▸ Data to process:
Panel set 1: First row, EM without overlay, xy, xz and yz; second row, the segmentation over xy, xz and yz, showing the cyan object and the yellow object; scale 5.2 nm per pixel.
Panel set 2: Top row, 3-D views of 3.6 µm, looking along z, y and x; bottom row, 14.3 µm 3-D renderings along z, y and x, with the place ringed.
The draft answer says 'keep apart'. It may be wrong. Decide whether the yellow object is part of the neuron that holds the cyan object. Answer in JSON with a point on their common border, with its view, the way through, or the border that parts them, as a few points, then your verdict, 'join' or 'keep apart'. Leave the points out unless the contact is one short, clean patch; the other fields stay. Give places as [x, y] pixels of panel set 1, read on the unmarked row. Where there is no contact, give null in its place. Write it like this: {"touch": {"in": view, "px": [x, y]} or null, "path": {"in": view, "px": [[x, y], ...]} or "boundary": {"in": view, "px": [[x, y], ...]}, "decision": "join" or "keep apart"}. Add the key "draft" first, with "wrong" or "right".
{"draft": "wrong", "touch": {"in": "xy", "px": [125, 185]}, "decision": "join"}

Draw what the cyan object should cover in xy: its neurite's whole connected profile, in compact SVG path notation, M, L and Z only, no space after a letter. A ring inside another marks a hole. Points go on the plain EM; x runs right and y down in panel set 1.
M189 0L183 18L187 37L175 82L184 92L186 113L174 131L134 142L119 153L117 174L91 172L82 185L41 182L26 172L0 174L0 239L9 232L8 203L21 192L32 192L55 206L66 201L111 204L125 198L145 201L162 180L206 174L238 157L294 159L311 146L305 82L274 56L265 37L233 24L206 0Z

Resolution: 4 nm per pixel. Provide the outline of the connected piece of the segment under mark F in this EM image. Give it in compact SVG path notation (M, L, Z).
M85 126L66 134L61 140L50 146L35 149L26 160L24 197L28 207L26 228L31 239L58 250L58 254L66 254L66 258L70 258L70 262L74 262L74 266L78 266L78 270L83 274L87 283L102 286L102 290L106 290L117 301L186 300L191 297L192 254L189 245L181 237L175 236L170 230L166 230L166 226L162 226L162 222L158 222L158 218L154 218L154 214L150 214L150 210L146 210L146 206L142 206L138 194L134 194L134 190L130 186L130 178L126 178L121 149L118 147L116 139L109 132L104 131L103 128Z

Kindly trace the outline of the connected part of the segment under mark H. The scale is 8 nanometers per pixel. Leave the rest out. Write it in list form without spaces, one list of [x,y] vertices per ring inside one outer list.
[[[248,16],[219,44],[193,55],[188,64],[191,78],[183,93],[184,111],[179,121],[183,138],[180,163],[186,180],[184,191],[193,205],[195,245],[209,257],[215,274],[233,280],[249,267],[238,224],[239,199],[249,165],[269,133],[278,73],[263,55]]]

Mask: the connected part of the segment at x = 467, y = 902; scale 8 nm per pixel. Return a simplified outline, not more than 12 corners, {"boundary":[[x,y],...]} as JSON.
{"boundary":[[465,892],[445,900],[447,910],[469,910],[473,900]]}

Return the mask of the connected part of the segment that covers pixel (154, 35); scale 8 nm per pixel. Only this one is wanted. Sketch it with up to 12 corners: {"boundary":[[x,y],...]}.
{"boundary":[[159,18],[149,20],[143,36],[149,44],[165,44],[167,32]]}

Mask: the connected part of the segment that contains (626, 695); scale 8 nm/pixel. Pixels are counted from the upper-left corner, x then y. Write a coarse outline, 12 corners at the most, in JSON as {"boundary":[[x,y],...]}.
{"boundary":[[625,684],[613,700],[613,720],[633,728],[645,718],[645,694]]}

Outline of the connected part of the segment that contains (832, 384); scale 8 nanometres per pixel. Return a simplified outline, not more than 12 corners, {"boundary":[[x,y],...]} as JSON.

▸ Work to complete: Transcribe every line of the records exactly, please.

▸ Answer box:
Panel set 1: First row, EM without overlay, xy, xz and yz; second row, the segmentation over xy, xz and yz, showing the cyan object and the yellow object; scale 5.2 nm per pixel.
Panel set 2: Top row, 3-D views of 3.6 µm, looking along z, y and x; bottom row, 14.3 µm 3-D renderings along z, y and x, with the place ringed.
The draft answer says 'keep apart'. It may be wrong. Decide whether the yellow object is part of the neuron that holds the cyan object. Answer in JSON with a point on their common border, with its view, the way through, or the border that parts them, as a few points, then your verdict, 'join' or 'keep apart'. Leave the points out unless the contact is one short, clean patch; the other fields stay. Give places as [x, y] pixels of panel set 1, read on the unmarked row. Where there is no contact, give null in its place. Write it like this: {"touch": {"in": view, "px": [x, y]} or null, "path": {"in": view, "px": [[x, y], ...]} or "boundary": {"in": view, "px": [[x, y], ...]}, "decision": "join" or "keep apart"}. Add the key "draft" first, with "wrong" or "right".
{"draft": "wrong", "touch": {"in": "xy", "px": [125, 185]}, "decision": "join"}

Draw what the cyan object should cover in xy: its neurite's whole connected profile, in compact SVG path notation, M, L and Z only, no space after a letter. A ring inside another marks a hole. Points go on the plain EM; x runs right and y down in panel set 1.
M189 0L183 18L187 37L175 82L184 92L186 113L174 131L134 142L119 153L117 174L91 172L82 185L41 182L26 172L0 174L0 239L9 232L8 203L21 192L32 192L55 206L66 201L111 204L125 198L145 201L162 180L206 174L238 157L294 159L311 146L305 82L274 56L265 37L233 24L206 0Z

Resolution: 4 nm per pixel. Provide the outline of the connected piece of the segment under mark F in this EM image. Give it in compact SVG path notation (M, L, Z).
M85 126L66 134L61 140L50 146L35 149L26 160L24 197L28 207L26 228L31 239L58 250L58 254L66 254L66 258L70 258L70 262L74 262L74 266L78 266L78 270L83 274L87 283L102 286L102 290L106 290L117 301L186 300L191 297L192 254L189 245L181 237L175 236L170 230L166 230L166 226L162 226L162 222L158 222L158 218L154 218L154 214L150 214L150 210L146 210L146 206L142 206L138 194L134 194L134 190L130 186L130 178L126 178L121 149L118 147L116 139L109 132L104 131L103 128Z

Kindly trace the outline of the connected part of the segment under mark H. The scale is 8 nanometers per pixel. Leave the rest out. Write it in list form without spaces, one list of [x,y] vertices per ring inside one outer list.
[[[248,16],[219,44],[193,55],[188,64],[191,78],[183,93],[184,111],[179,121],[183,138],[180,163],[186,180],[184,191],[193,205],[195,245],[209,257],[215,274],[233,280],[249,267],[238,224],[239,199],[249,165],[269,133],[278,73],[263,55]]]

Mask: the connected part of the segment at x = 467, y = 902; scale 8 nm per pixel. Return a simplified outline, not more than 12 corners, {"boundary":[[x,y],...]} as JSON.
{"boundary":[[465,892],[445,900],[447,910],[469,910],[473,900]]}

Return the mask of the connected part of the segment that covers pixel (154, 35); scale 8 nm per pixel. Only this one is wanted. Sketch it with up to 12 corners: {"boundary":[[x,y],...]}.
{"boundary":[[159,18],[149,20],[143,36],[149,44],[165,44],[167,32]]}

Mask: the connected part of the segment that contains (626, 695); scale 8 nm/pixel. Pixels are counted from the upper-left corner, x then y. Write a coarse outline, 12 corners at the most, in JSON as {"boundary":[[x,y],...]}.
{"boundary":[[625,684],[613,700],[613,720],[633,728],[645,718],[645,694]]}

Outline of the connected part of the segment that contains (832, 384); scale 8 nanometres per pixel. Return a simplified outline, not more than 12 corners, {"boundary":[[x,y],...]} as JSON.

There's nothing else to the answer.